At the end of January, the American Wind Energy Association (AWEA) released their market report for the fourth quarter of 2018, showing that for the fourth straight year, annual wind project installations exceeded seven gigawatts (GW). There are a few ways to consider the significance of this headline data. First, installed wind capacity is now almost 100 GW, approaching 10 percent of total US electricity-generating capacity. Second, as a share of new capacity, wind represented nearly one-third of total capacity installed in 2016 and 2017 (for projects 1 megawatt (MW) or greater), making it the second-largest source of new MW-scale capacity after natural gas. With a jump in natural gas power installed in 2018, wind’s share of new capacity declined this past year, but it will still account for about one-fifth. Third, the AWEA report noted wind capacity that was either under construction or in advanced development totaled 35 GW, so future installations are likely to be robust, at least for the next few years.
In addition to the trends and context of total wind installations, there has been an important development in the types of wind projects installed during the past several years. In an RFF working paper, “Reducing Risk in Merchant Wind and Solar Projects through Financial Hedges,” I assess how financial hedges, which are contracts for risk mitigation, have expanded the market opportunities for wind projects.
Wind projects may either enter into long-term contracts with utilities or end power users for the electricity they will generate, known as physical power purchase agreements (physical PPAs), or they may sell their electricity into wholesale markets. Power projects that sell into wholesale markets are often referred to as merchant generators, so wind installations may be categorized as contracted, merchant, or quasi-merchant (projects with both contracted and merchant portions). Figure 1 shows how the proportion of merchant or quasi-merchant projects (displayed in various shades of red) has increased over time. Although merchant designs have existed since 2000, they typically represented less than 30 percent of annual installations until the past six years. However, since 2016, merchant or quasi-merchant wind projects have accounted for about half of all new wind generating capacity. Without merchant opportunities, wind installations could have been significantly lower over the past three years.
Figure 1. Percentage of US Wind Capacity Installations, by Physical PPA or Merchant Structure
The choice of physical PPA versus merchant revenue presents wind developers with a tradeoff between risk and return. A physical PPA entails comparatively low risk for several reasons—most importantly, the project receives an agreed-upon price for every megawatt hour (MWh) of electricity it generates, and the contract lasts for close to the expected life of the project. The disadvantage of a physical PPA is that because the pool of potential customers—known as offtakers, a large majority of which are utilities or utility cooperatives—is limited, competition among wind projects has led to low PPA prices. Selling into a wholesale market instead promises a higher expected return, but the project would then face the risk of electricity price fluctuations over the life of the facility. Obtaining low-cost project financing typically requires predictability in revenues, so developers of merchant wind projects generally enter into hedging agreements to reduce their revenue risk and satisfy the demands of financiers.
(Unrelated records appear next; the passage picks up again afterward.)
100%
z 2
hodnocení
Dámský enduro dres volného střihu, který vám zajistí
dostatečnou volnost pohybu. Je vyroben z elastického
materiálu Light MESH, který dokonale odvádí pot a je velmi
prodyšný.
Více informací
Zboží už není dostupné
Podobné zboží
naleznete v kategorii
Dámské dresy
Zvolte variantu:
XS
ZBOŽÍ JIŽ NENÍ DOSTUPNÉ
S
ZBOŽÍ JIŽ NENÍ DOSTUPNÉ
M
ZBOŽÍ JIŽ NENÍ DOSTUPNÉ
Although there are several ways in which a wind project could be hedged (I review five in the working paper, but only three have been definitively used in recent years), each of them functions by swapping unpredictable revenue from the project in return for more predictable revenue from the hedging counterparty. The two most common designs, bank hedges and synthetic PPAs, are both hedges based on swapping actual electricity prices for agreed-upon fixed prices. The third design, a proxy revenue swap, hedges against both electricity price and weather (wind speed) risks. For a wind project, the key differences between these three hedges are the fixed price (or amount, in the case of a proxy revenue swap) that the project would receive, as well as the residual risks that the project would bear with the hedge in place. From Figure 1, it is notable that although synthetic PPAs were only introduced in 2015, they have accounted for roughly the same installed capacity as bank hedges over the past three years.
While we cannot predict which contracted and hedging structures will predominate in the future, there are two significant changes that will affect this choice for wind projects. In the near term, the production tax credit (PTC), the largest incentive for wind projects, is phasing out, with projects that commence construction in 2019 receiving a 60 percent reduction in the PTC and no credit for projects starting afterwards. The phase-out of the PTC will cause a reduction in wind capacity installed, and projects that are installed will likely choose revenue structures with less risk, such as physical PPAs.
In the long term, because they cannot choose when to generate, increasing wind and solar on the grid will progressively reduce electricity prices when the sun shines or the wind blows. Without sufficient energy storage or flexible demand, models indicate that rising levels of wind and solar penetration will lead to lower median electricity prices but higher prices during times of scarce supply. In other words, revenue risk will increase for merchant wind generators, which would favor physical PPAs and less risky hedging designs. Of course, utilities and hedging counterparties would place a greater discount on wind as risks to the value of wind rise. Considering the risks to merchant wind generators provides a clear understanding of the risks to all wind generation, and doing so reveals what will be needed if wind is to continue to grow for many years to come.